BRIEF 1 –
Using the film passage below, decide whether each statement agrees with it: (a) Robert Hansen hunted down 17 women in the Alaskan wilderness; (b) on Rotten Tomatoes, audiences gave "The Frozen Ground" a higher score than critics did; (c) Cindy Paulson is a state trooper. Answer yes or no for each, and quote the deciding words of the text.

Nearly everyone in his life, from his parents to the woman (Ana Giradot) who falls in love with him, seems to turn a blind eye to his psychopathic behavior, which is made even more maddening by the fact that Neuhardt isn't particularly clever or subtle when carrying out his crimes (he runs over one victim in his patrol car). "Next Time I'll Aim for the Heart" is a disturbing (and disturbingly prescient) look at the factors that can allow society's most dangerous individuals to operate without fear of punishment.

21. The Frozen Ground

With the star power of Nicolas Cage, John Cusack, and Vanessa Hudgens, you'd think that this mystery-thriller from 2013, "The Frozen Ground," would have performed a little bit better with critics and audiences (who, on Rotten Tomatoes, gave respective scores of 61% and 50%). Though it was arguably nothing special based on these scores and its 6.4/10 rating on IMDb, the film is as solid as the frozen ground itself, from the performance of Cage to the procedural plot. It enjoyed renewed and more positive attention when it began streaming in 2020.

The literally chilling film is based on an Alaskan serial killer named Robert Hansen, also known as the Butcher Baker, who actually hunted down 17 women in the Alaskan wilderness like some kind of depraved predator. Though he used multiple weapons, including a knife and a gun, the wilderness itself was arguably its own instrument of fear.

The movie serves as a chilling account of the struggles that sex workers, who are often the targets of violence, experience with the often discriminatory attitudes of law enforcement. Hudgens' character, Cindy Paulson, is a prostitute who escapes Hansen's clutches after he abducts and assaults her ... But because of her profession and the fact that she lies about her age, no one wants to take her side against the upstanding family man Robert Hansen, until a state trooper works with her to track him down as his spree continues.

RECORDS TO PROCESS –
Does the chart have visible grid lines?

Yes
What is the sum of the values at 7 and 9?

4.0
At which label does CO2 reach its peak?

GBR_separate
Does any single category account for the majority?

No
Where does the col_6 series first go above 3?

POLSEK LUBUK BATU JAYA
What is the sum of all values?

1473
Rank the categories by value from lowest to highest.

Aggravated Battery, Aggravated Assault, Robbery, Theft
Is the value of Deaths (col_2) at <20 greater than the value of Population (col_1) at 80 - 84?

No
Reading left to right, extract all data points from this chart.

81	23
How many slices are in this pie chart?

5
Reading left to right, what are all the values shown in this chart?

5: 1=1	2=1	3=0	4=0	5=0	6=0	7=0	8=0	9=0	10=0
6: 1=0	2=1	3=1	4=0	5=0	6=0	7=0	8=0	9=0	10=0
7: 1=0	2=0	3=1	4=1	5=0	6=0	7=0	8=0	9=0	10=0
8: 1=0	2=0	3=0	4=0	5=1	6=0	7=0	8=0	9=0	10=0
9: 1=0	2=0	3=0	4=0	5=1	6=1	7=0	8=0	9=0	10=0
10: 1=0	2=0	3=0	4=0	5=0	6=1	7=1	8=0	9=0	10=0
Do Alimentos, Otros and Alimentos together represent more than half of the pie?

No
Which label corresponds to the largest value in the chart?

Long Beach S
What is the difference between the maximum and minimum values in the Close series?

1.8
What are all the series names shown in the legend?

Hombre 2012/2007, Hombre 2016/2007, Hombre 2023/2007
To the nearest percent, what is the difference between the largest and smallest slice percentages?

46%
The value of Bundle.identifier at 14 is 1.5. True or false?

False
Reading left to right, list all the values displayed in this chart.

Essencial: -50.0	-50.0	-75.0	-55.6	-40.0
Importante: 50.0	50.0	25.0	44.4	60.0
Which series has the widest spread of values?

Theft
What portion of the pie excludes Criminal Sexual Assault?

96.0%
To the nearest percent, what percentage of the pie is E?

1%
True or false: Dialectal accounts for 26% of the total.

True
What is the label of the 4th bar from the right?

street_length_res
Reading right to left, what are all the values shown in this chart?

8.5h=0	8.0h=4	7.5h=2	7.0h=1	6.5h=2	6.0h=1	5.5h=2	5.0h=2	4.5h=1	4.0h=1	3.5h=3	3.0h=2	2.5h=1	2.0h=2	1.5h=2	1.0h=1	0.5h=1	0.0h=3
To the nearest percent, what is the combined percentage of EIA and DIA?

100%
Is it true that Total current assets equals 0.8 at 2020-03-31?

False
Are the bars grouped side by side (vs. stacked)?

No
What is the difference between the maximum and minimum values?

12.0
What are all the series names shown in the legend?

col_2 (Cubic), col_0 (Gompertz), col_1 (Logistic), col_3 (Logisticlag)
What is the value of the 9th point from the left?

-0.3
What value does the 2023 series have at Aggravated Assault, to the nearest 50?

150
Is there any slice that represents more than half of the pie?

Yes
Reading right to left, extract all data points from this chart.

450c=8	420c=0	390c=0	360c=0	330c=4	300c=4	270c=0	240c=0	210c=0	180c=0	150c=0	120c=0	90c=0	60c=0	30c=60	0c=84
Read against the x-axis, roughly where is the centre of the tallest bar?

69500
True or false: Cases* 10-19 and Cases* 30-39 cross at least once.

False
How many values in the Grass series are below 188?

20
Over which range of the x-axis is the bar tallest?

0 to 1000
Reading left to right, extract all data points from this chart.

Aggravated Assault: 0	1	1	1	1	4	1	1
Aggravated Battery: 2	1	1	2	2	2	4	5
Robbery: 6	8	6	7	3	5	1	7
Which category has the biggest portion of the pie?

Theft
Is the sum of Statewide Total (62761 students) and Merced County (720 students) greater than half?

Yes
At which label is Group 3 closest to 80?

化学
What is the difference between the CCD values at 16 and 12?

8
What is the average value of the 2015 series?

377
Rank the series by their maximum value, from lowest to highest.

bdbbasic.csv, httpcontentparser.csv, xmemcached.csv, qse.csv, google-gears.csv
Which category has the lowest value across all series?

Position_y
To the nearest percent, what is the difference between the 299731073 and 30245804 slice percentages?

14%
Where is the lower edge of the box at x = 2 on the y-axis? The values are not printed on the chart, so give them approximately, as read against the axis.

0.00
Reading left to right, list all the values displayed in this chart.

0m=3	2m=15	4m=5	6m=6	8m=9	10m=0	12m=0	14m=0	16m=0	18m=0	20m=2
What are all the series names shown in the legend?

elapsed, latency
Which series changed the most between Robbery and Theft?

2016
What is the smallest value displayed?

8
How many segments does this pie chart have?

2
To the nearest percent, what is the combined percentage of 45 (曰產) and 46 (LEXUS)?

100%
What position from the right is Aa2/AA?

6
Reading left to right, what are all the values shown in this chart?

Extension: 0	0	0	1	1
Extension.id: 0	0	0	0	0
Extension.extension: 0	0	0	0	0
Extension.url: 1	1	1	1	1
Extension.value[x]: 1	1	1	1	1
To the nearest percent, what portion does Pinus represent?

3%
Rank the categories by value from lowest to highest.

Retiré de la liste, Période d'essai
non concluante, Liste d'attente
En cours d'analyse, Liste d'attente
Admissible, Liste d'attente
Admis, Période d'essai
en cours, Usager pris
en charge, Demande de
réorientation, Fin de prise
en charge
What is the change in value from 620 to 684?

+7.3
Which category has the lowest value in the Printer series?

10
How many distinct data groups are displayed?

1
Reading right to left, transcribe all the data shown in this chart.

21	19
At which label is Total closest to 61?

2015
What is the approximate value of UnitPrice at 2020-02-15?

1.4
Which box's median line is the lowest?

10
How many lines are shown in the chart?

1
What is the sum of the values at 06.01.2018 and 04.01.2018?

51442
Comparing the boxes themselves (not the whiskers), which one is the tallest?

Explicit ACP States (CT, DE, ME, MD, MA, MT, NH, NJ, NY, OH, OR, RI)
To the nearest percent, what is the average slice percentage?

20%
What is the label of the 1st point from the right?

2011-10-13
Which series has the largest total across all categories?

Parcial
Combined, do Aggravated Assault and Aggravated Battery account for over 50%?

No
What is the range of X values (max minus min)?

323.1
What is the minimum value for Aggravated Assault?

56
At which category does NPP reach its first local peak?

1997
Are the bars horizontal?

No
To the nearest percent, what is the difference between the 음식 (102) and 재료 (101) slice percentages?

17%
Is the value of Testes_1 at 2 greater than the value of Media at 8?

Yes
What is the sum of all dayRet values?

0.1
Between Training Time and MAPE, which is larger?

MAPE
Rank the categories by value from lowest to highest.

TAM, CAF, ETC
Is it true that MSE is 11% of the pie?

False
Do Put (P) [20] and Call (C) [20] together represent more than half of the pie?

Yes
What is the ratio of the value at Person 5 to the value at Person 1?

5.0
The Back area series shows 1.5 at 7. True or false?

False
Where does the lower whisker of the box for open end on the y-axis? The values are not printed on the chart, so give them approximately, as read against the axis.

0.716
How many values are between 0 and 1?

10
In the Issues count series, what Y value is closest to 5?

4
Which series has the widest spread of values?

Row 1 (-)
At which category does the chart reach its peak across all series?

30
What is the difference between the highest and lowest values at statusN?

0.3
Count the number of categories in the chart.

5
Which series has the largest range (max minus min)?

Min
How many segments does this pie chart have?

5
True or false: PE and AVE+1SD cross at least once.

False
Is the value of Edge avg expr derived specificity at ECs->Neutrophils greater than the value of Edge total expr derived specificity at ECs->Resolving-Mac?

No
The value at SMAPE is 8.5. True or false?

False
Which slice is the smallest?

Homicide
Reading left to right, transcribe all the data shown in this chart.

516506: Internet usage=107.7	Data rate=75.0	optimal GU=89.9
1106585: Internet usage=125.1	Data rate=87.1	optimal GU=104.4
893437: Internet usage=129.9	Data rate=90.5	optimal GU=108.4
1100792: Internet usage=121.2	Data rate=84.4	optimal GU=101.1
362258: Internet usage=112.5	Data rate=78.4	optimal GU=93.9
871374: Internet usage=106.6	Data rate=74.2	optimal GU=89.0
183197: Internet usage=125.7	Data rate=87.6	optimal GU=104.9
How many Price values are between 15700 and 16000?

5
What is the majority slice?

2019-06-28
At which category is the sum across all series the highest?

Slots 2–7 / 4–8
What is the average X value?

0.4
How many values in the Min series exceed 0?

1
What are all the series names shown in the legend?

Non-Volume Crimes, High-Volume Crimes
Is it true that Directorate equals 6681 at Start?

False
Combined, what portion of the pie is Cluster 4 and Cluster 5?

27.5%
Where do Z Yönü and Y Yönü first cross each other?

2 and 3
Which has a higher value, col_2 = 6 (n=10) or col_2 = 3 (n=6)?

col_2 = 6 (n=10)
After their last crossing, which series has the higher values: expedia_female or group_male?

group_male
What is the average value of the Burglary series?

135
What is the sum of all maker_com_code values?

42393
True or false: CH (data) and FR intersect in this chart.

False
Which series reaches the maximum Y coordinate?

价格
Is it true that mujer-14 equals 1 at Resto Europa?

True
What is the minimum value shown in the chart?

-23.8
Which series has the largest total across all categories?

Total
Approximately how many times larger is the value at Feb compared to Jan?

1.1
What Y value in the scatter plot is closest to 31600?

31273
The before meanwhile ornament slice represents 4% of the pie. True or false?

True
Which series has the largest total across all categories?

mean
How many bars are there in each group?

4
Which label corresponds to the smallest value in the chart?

BRIEF 2 –
State only how many lines of the records contain the string "maximum". Case counts.

TASK RESPONSE 1 –
(a) Yes: "who actually hunted down 17 women in the Alaskan wilderness"
(b) No: "critics and audiences (who, on Rotten Tomatoes, gave respective scores of 61% and 50%)"
(c) No: "Hudgens' character, Cindy Paulson, is a prostitute"

TASK RESPONSE 2 –
4